A friend asked me the other day if it’s getting easier yet.  That question surprised me, because most people familiar with this situation tell me that it gradually gets harder, and I frequently here that the 6 month and one year marks are pretty tough, which makes sense, because early on, we were almost like on vacation; I haven’t been away from my familiarity and people for that long yet, etc.  Plus, it is now the Christmas holidays, which typically makes anyone away from home struggle and miss people and home.  She asked me if I’ve realized that everything is pretty much the same here.  That really surprised me and I said that actually everything is different and that’s where the difficulty lies—absolutely every little thing is just different enough to make it confusing, or harder.  She and her husband were shocked and said they were under the impression that Australia is completely Americanized and “we” have shaped everything that they have here.  I have heard many similar comments, in worried tones—“This blah blah blah—is American, isn’t it?  That…..is from America.”  I said to them “I know.  It seems a lot of people here feel that way, but you shouldn’t worry, because you’re nothing like America.  You’re completely Australian and no one would be able to say any differently.”  They were pretty stunned. 

Also, I’ve said this before, but it continues to be a tough adjustment for me.  Americans get a bad rap for diet, but Boulder hands down eats much better than this area of Australia.  It is tough to generalize a country as large and diverse as the U.S. just as it is with a country as vast as Australia.  I am appalled by other people’s diets pretty much any time I leave Boulder and this “trip” is no different.

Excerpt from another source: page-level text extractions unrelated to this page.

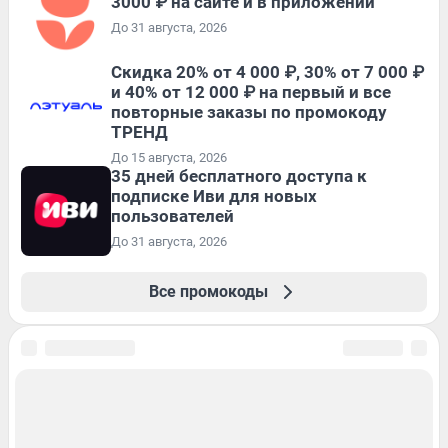
3000 ₽ на сайте и в приложении
До 31 августа, 2026
Скидка 20% от 4 000 ₽, 30% от 7 000 ₽
и 40% от 12 000 ₽ на первый и все
повторные заказы по промокоду
ТРЕНД
До 15 августа, 2026
35 дней бесплатного доступа к
подписке Иви для новых
пользователей
До 31 августа, 2026
Все промокоды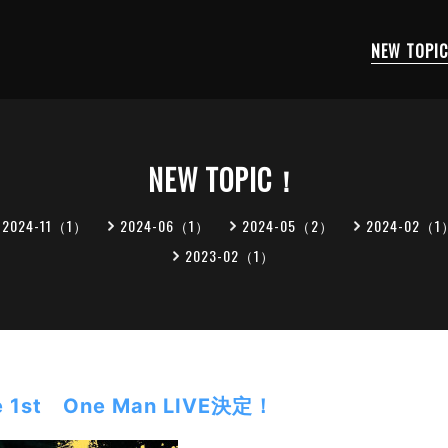
NEW TOPI
NEW TOPIC！
2024-11（1）
2024-06（1）
2024-05（2）
2024-02（1
2023-02（1）
ge 1st One Man LIVE決定！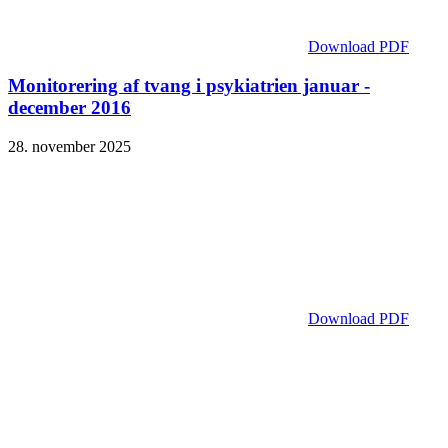
Download PDF
Monitorering af tvang i psykiatrien januar -
december 2016
28. november 2025
Download PDF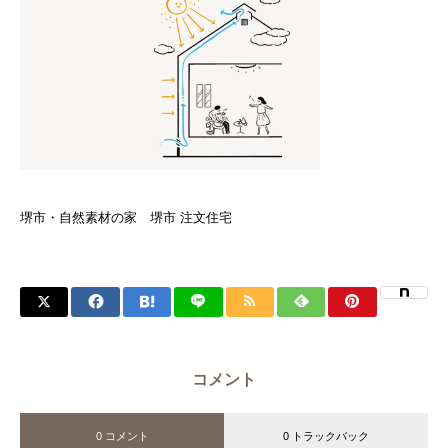
堺市・自然素材の家 堺市 注文住宅
コメント
0 コメント
0 トラックバック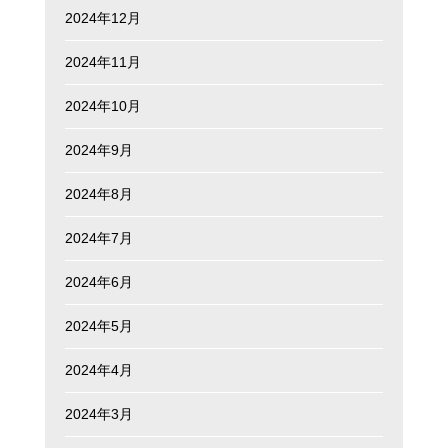
2024年12月
2024年11月
2024年10月
2024年9月
2024年8月
2024年7月
2024年6月
2024年5月
2024年4月
2024年3月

Another weird finding—racism here seems to be alive and well.  Especially among older “Christian” people.  I have been blown away by some comments I have heard that would not be tolerated in any public setting in the U.S.  Last week at church, the very sweet, elderly reverend was giving a sermon and talked about his experience at a Jewish synagogue.  He referenced the “skull caps” they were wearing, and then gave an impression of the “Hebrew gibberish” they were saying.  OMG!  He DID NOT just say that—in church!!  Yes, he did!  Then yesterday an older woman was talking to me about our upcoming move and Steve’s job.  She told me that her son teaches in the outback and is having some stress-related health problems because the job is so tough.  She said “Well he’s teaching Aboriginal children.  That’s like beating your head against a wall.  You can’t teach them anything.”  WHAT?!!!!

Wow, I really digressed.  I have an entire list now of words and phrases to compare, but…another time.   And I almost forgot the big news of the day—aside from our visit to Santa at the shopping centre this morning, where BOTH boys sat happily on his lap (Amazing!  I think the big brother influence truly helps Zach because that was a major shock.  It’s also the first time Drew has ever gone willingly to him—he’s heard so much about him this year that he really psyched himself up for the visit), the Australian government has officially deemed me worthy of holding a paying job, as of the 21st.  We’ll see where that leads—I am enjoying being at home much more than I ever thought I would.  However, we definitely need the income, but hope I won’t have to work more than 8-15 hours a week—AFTER we get moved and settled (sometime this spring, or is it fall?).  Merry Christmas!